When it comes to cryptozoology, a handful of staple creatures get all the attention and cable television programs. These include Sasquatches, water monsters (like Nessie and Champ), aliens, and occasional appearances by local folkloric figures such as the Mothman.
Sadly, one anchor of the crypto world, Jeremy Wade, retired from River Monsters in 2017. Why? He ran out of mystery monsters: “Ten years ago, I had a list in my head, which seemed impossibly ambitious at the time, but everything has now been ticked off — and then some.”
But other mysteries remain. Like why do Bigfoot prints keep turning up? And Brachiosaurus-type critters still get sighted as Loch Ness and Lake Champlain? Eyewitness accounts and anecdotal evidence fuel these mysteries long after a dearth of evidence should put them to bed. Nothing better illustrates this than the history of the headless Blemmyes, a mostly forgotten mystical creature with a long literary shadow.
A Cryptozoology Star from the Past
Cryptozoology remains an incredibly popular subfield of science. And it’s easy to see why. Tales surrounding legendary creatures contain the tantalizing hope that some unexplored parts of the globe still exist, and some questions remain unanswered. In other words, these stories stoke our curiosity while reassuring us we don’t have it all figured out.
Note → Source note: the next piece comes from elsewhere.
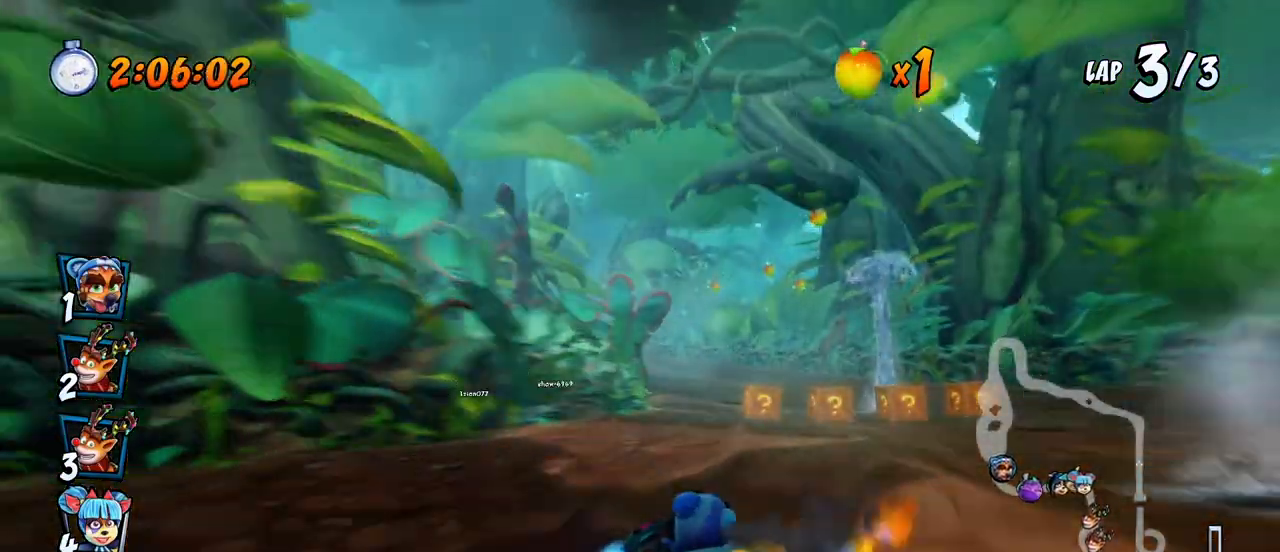
{"buttons": ["CROSS", "R2", "DPAD_RIGHT"], "left_stick": "center", "events": [[17, "DPAD_UP", "up"], [33, "L1", "up"], [317, "DPAD_UP", "down"], [367, "DPAD_RIGHT", "up"], [383, "DPAD_LEFT", "down"], [500, "DPAD_LEFT", "up"], [500, "DPAD_RIGHT", "down"], [500, "DPAD_UP", "up"]]}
There’s still some room for a metaphysical slice of the unknown, no matter how many field researchers trek across the Blue Planet.
Whether you’re a mystery monster TV addict or occasional sampler, it’s easy to discern a pattern in many of these programs. (Although Jeremy Wade’s River Monsters usually got to the bottom of a given mystery with a hook in the jaw.) As for other shows, they typically assemble a team of so-called experts that search for evidence butting up against dead end after dead end.
A supposed Sasquatch hair turns out to be that of a deer. An image of the Loch Ness monster doesn’t pass the smell test. Or a video of a supposed river monster turns out to be a manatee. You get the point.
Despite an absence of reliable data, anecdotes and eyewitness accounts continue to keep these stories alive in the public imagination. This echoes the ancient and medieval obsession with the Blemmyes, a race of headless humans who always conveniently managed to exist outside the realm of discovery and civilization.
What the Libyans Say
Although it sounds surreal today, headless Blemmyes were once considered a bona fide people group, thriving along the frontiers of discovery. Close enough to make occasional appearances but distant enough to prevent debunking. Between their humanoid appearances and their ability to appear and disappear at random, they had a lot in common with modern-day Sasquatches. Fortunately, they lacked the rank smell, bloodcurdling screams, and furry feet.
Of course, one of the most vital areas of evidence regarding the existence of Bigfoot remains the great body of eyewitness accounts and oral histories. These include oral traditions stretching back to the pre-Columbian period in North America. But if you think that’s a clincher, wait until you see the incredible evidence related to the headless Blemmyes. They had so much documentation on these creatures that people remained convinced of their existence for centuries.
The first “historian” to delve into describing headless Blemmyes was Herodotus. In the fifth century BC, this ancient Greek author and father of historical narratives described them as “headless creatures with eyes in their chests (at least, that is what the Libyans say)” in his work The Histories. Herodotus also explained that where the tribe lived in Libya was filled with hilly, lush forests, the ideal place for eye-catching humanoids to hide.
A Famous List of “Expert” Witnesses
Herodotus would be far from the last famous historical figure to discuss this tribe. For example, Strabo, a first-century Greek geographer, described Blemmyes as an honest-to-goodness people group inhabiting southern Nubia. Other scholars chimed in over the years thanks to a robust tradition of scholasticism.
These individuals represented a laundry list of famous figures, including Pliny the Elder, Sir Walter Raleigh, and Isidore of Seville. Sir Walter Raleigh’s account of these creatures in the New World is both funky and fascinating. He referred to them as Ewaipanoma or Iwaipanoma, stating that “they are reported to have their eyes in their shoulders, and their mouths in the middle of their breasts, and that a long train of hair growth backward between their shoulders.”
What’s more, references to the legend also made their way into medieval maps by cartographers and explorers like Andrea Bianco, Piri Reis, and the 12th-century Hereford Mappa Mundi. These references and images by famous historians, natural philosophers, cartographers, and explorers helped the headless Blemmyes gain even more traction. But despite all the anecdotes, the search for the headless Blemmyes — like so many other cryptid ventures — have so far headed nowhere. (Pun intended.)